# Timing of Nature Drawing Types

Consider a simple static, incomplete-information entry game.
Two players, $i=1,2$. where player $1$ is new entrant, and $2$ is incumbent.
Player 2 can be two types: rational or belligerent, with common prior $(p,1-p)$ over her types.
Action set: $A_1=\{Enter, Out\}$, $A_2=\{Fight, Accomodate\}$

When we turn this extensive form game into normal form, we compute the expected payoff for each pair of strategies $(x,zy)$ where $x$ refers to what player 1 chooses at the information set, and $zy$ refers to what player 2 chooses in case of each type.

My question:
When we make this incomplete information game into a complete-imperfect one, we introduce Nature and let her draw the type for player 2. However, she knows her type when she is called upon to move, so why do we calculate an expected payoff for player 2 when converting the game into an normal-form? Is this because when we collapse the extensive form into the normal-form, player 2's pure strategy set takes into account each type that she can be (rational or belligerent), thus she is also forced to calculate an expected pay off? I mean, for any pair of pure strategy set, you have to deal with two terminal nodes and their payoff, so it makes sense in this perspective, you need some sort of expected payoff calculation. But it seems odd that player 2 who supposedly knows her type also has to form expectation on her payoff.

My guess is the way strategy is defined in incomplete information is that it prescribes each type of a player what she should do if this is the type Nature draws. So, as long as the cardinality of type space is greater 1, any pair of pure strategy will force each player to face more than 1 terminal nodes (eg. $(Enter, (Fight, Fight)$).

It just sounds odd that all along, Harsanyi allows a player's type to be unknown only to other players, but in the end, no matter what, whether you have various types or not, the payoffs must be computed in expectation.

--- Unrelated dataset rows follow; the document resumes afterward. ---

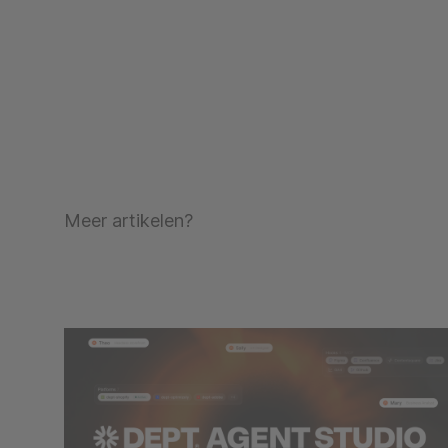
Meer artikelen?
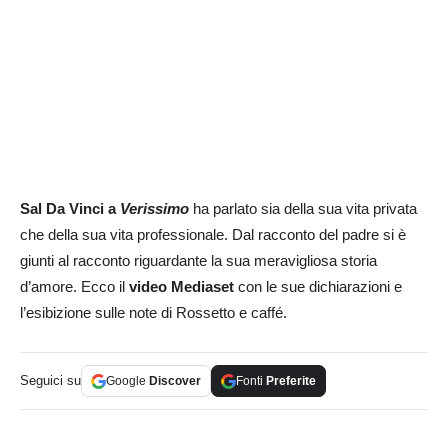
Sal Da Vinci a
Verissimo
ha parlato sia della sua vita privata
che della sua vita professionale. Dal racconto del padre si è
giunti al racconto riguardante la sua meravigliosa storia
d’amore. Ecco il
video Mediaset
con le sue dichiarazioni e
l’esibizione sulle note di Rossetto e caffé.
Seguici su
Google
Discover
Fonti
Preferite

• I have a hard time following what you're asking here. The distribution used to calculate 2's "expected payoff" should be degenerate, precisely because her info sets are all singletons. Perhaps it'd be clearer if you provide a game tree and the associated normal form game. – Herr K. Nov 29 '17 at 16:22
• @HerrK. Yes... Picture speaks a thousand words... I will rephrase my questions with more clarity. – Frank Swanton Nov 29 '17 at 16:25

I suppose you have in mind a game that looks like this:

she knows her type when she is called upon to move, so why do we calculate an expected payoff for player 2 when converting the game into an normal-form?

The fact that "she knows her type" and therefore has no need to calculate an expected payoff presupposes that the play has reach a particular information set for player 2. Formally, let $\theta\in\{R,B\}$ be P2's type. Her utility conditional on her type being $\theta$ is $$u_2(\sigma_1,\beta_2(\color{red}{\theta})\vert\color{red}{\theta}).$$ where $\beta_2(\theta)$ is P2's behavior strategy at the information set associated with $\theta$ (i.e. the left decision node for P2 when $\theta=R$ and the right decision node for P2 if $\theta=R$). Here, no expected value is calculated since the uncertainty is resolved for P2. In contrast, in the normal form representation, P2's utility is an unconditional one: $$u_2(\sigma_1,\sigma_2)=\Pr(R)u_2(\sigma_1,\beta_2(R)\vert R)+\Pr(B)u_2(\sigma_1,\beta_2(B)\vert B)$$ where expectation is to be taken.

The reason is that by converting an extensive form game into the normal form, the temporal aspect of the game is lost and everything is seen from the ex ante perspective.

• Herr, thanks for the answer. I read this more thoroughly today. About your last sentence. So, when we have some dynamic game of imperfect info or incomplete info and convert this extensive form into normal form, the way we put into a matrix is by calculating the expected payoff each player. This is what you mean by "ex ante", right? Because, by converting to a normal form game, we are losing the dynamic nature, so it is as if players sit in their own rooms with the a priori probability distribution and simply calculated the expected payoff. Is this what you mean in your last sentence? – Frank Swanton Feb 9 '18 at 19:42
• @FrankSwanton: Glad I could help. And yes, your interpretation is precisely what I meant with the last sentence. – Herr K. Feb 9 '18 at 21:05

I think the point is that player 2 has no way of revealing her type to player 1 (and even if she did, she might not want to). So regardless of the fact that she knows her type she is going to have to rely on player 1 calculating the expectation when making layer 1's decision to enter or stay out, making the payoff of player 2 also expected.

You're right of course that the expectation collapses if both types result in the same terminal node, because in that case no expectation is needed.